3 - Quel est le plus grand potentiel de la transition numérique pour les associations et la société civile ? Qu’est-ce qui est surestimé ou sous-estimé ?

À mon avis, le plus grand potentiel réside dans le développement de la relation entre une organisation et ses volontaires. La gestion des volontaires, c’est-à-dire leur recrutement et leur intégration, leur coordination et la communication qui leur est destinée peuvent être considérablement améliorées à l’aide d’outils numériques.

Il serait naïf de penser que le monde sera meilleur grâce à la seule utilisation d’outils numériques.

L’accent est mis particulièrement sur des outils d’aide, c’est-à-dire capable de soutenir des activités et des processus par des solutions numériques matérielles et logicielles. Il serait naïf de penser que le monde sera meilleur grâce à la seule utilisation d’outils numériques.

 

4 - Où en est la transition numérique dans la société allemande, comparée au reste de l’Europe ?

Dans la société civile allemande, nous avons – à mon avis – compris cette évolution assez tardivement. Depuis, ce sujet est devenu très important, même si l’échange avec les autres sociétés civiles européennes pourrait être amélioré. Le BBE y travaille avec des réseaux européens qui sont de plus en plus importants.

Entrées conservées d'une collection:
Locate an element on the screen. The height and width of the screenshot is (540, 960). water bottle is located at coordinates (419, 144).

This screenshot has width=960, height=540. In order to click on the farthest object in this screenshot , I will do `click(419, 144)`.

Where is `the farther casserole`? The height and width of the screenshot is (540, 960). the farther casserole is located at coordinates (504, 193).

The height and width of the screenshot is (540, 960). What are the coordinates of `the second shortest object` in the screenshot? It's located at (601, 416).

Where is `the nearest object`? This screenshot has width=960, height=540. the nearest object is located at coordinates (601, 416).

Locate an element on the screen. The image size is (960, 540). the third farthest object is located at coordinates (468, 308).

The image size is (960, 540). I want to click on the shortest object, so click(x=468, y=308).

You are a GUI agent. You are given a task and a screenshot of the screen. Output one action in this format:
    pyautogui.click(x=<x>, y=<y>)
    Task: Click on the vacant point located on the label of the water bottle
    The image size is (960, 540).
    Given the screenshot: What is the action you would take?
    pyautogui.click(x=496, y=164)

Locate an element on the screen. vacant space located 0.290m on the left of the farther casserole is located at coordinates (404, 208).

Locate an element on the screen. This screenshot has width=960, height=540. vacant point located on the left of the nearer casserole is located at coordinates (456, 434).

### CONSIGNE:
Recopiez mot pour mot le passage du texte sur la transition numérique qui s'ouvre sur les mots contenant « À mon avis, le » et se termine par « l’aide d’outils numériques. ». Ces enregistrements proviennent d'une autre source.

### VOTRE RÉPONSE:
À mon avis, le plus grand potentiel réside dans le développement de la relation entre une organisation et ses volontaires. La gestion des volontaires, c’est-à-dire leur recrutement et leur intégration, leur coordination et la communication qui leur est destinée peuvent être considérablement améliorées à l’aide d’outils numériques.